In the last 5 years, 4 states have ended their programs3, and multiple others4 are considering following suit. Currently, there are still 15 states requiring some form of vehicle inspection for motor defects, which we will refer to as vehicle safety inspections. On average, motorists spend between $260 million and $600 million for every 11 million vehicles inspected5. But just how effective is this expenditure, given that vehicles are already safer on average? Would it be prudent for states to put this money into more effective traffic safety programs (such as drinking-and-driving laws, seat belt enforcement, or other vehicle safety measures)?
To answer these questions, we consider the recent impacts of law changes in New Jersey, which recently discontinued the practice of vehicle safety inspections in August 2010. Specifically, we analyze the effects of this policy change on the frequency of accidents due to car failure, as well as total car failure fatality trends both pre- and post-change.
We performed this analysis through a synthetic controls approach, one of the newest techniques for policy evaluation in economics. Specifically, this method aims to construct a “what-if” version of New Jersey in which vehicle inspections were not discontinued—when such a control group is created correctly, a direct comparison between it and the actual data reveals the effect of discontinuing the law.
This synthetic New Jersey is constructed by creating a weighted average of states from a control group known as the “donor pool.” In this group are states with similar characteristics to NewJersey—in our case, states that still require regular inspections. A computer algorithm assigns weights to these states based on their similarity to New Jersey fatality data in other aspects— weather, road conditions, the frequency of accidents due to drunk driving or speeding, and so on. By matching on all these pre-intervention trends, we can identify the difference in fatality rates directly attributable to the law change.

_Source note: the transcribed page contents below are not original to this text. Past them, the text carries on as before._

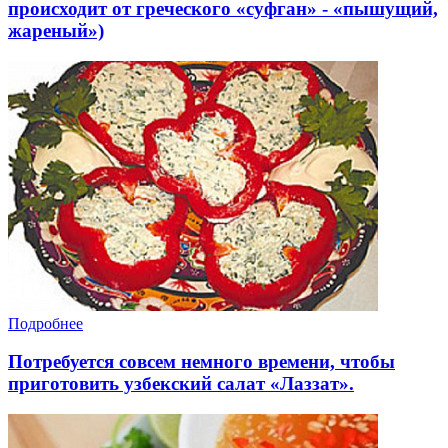
происходит от греческого «суфган» - «пышущий,
жареный»)
Подробнее
Потребуется совсем немного времени, чтобы
приготовить узбекский салат «Лаззат».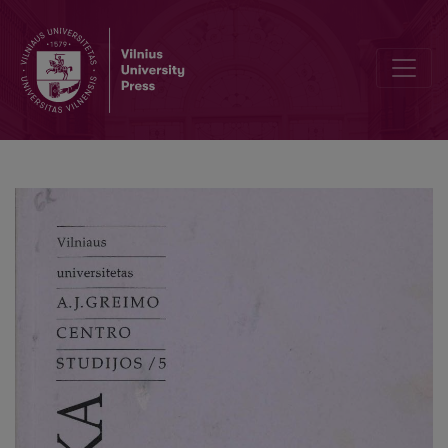
Prarastų laikų beieškant. Oscaro V. de L. Miloszo pėdomis. Iš pran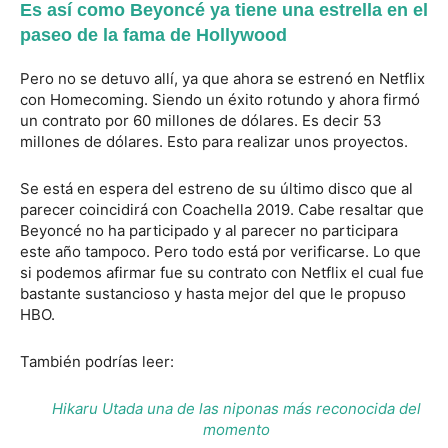
Es así como Beyoncé ya tiene una estrella en el
paseo de la fama de Hollywood
Pero no se detuvo allí, ya que ahora se estrenó en Netflix
con Homecoming. Siendo un éxito rotundo y ahora firmó
un contrato por 60 millones de dólares. Es decir 53
millones de dólares. Esto para realizar unos proyectos.
Se está en espera del estreno de su último disco que al
parecer coincidirá con Coachella 2019. Cabe resaltar que
Beyoncé no ha participado y al parecer no participara
este año tampoco. Pero todo está por verificarse. Lo que
si podemos afirmar fue su contrato con Netflix el cual fue
bastante sustancioso y hasta mejor del que le propuso
HBO.
También podrías leer:
Hikaru Utada una de las niponas más reconocida del
momento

The results were consistent with our hypotheses—the elimination of vehicle safety inspections had no significant effect on the rate of traffic fatalities due to car failure. The results of the synthetic analysis can be seen in Figure 1. This graph illustrates the actual New Jersey data (in green) and the synthetic New Jersey (in blue), with a vertical black line to indicate the year in which the inspection program was eliminated. If there were an effect to the discontinuation of the program, a sharp difference between the two lines would manifest itself in the latter half of the graph—however, there is no such difference.
In order to ensure that the result (or lack thereof) was not obtained at random, we performed placebo tests. In these tests, we iterated the above analysis for every state that currently requires vehicle inspections—if the law did have an impact that was simply not visible under this analysis, we would expect the differences between treated and synthetic groups to be smaller in these placebo tests (as no actual law changes were made). Figure 2 shows the results of these tests, with each line representing the difference between a treatment group and its synthetic control. New Jersey’s trend, the actual trend of interest, is shown in blue; notice that it sits comfortably inside the margin of the placebo tests. We are therefore more convinced that this result is not due to chance.
Therefore, we conclude that vehicle safety inspections do not represent an efficient use of government funds, and do not appear to have any significantly mitigating effect on the role of car failure in traffic accidents.
As vehicle manufacturers continue to push for improved safety and reliability in their vehicles, roads will become safer and accidents will be less likely to be caused by car failure. Therefore, states should focus spending in other determinants of traffic fatalities in order to continue the push for safety across the board.
- National Highway Traffic Safety Administration data; see Figure A2 for a graphical description of this decline.
- “How Vehicle Age and Model Year Relate to Driver Injury Severity in Fatal Crashes,” 2013. National Highway Traffic Safety Administration.
- The District of Columbia (2009), New Jersey (2010), Mississippi (2015), and Utah (2017)
- Including Pennsylvania and Texas
- Analysis performed by Cambridge Systematics for Pennsylvania Department of Transportation, 2009.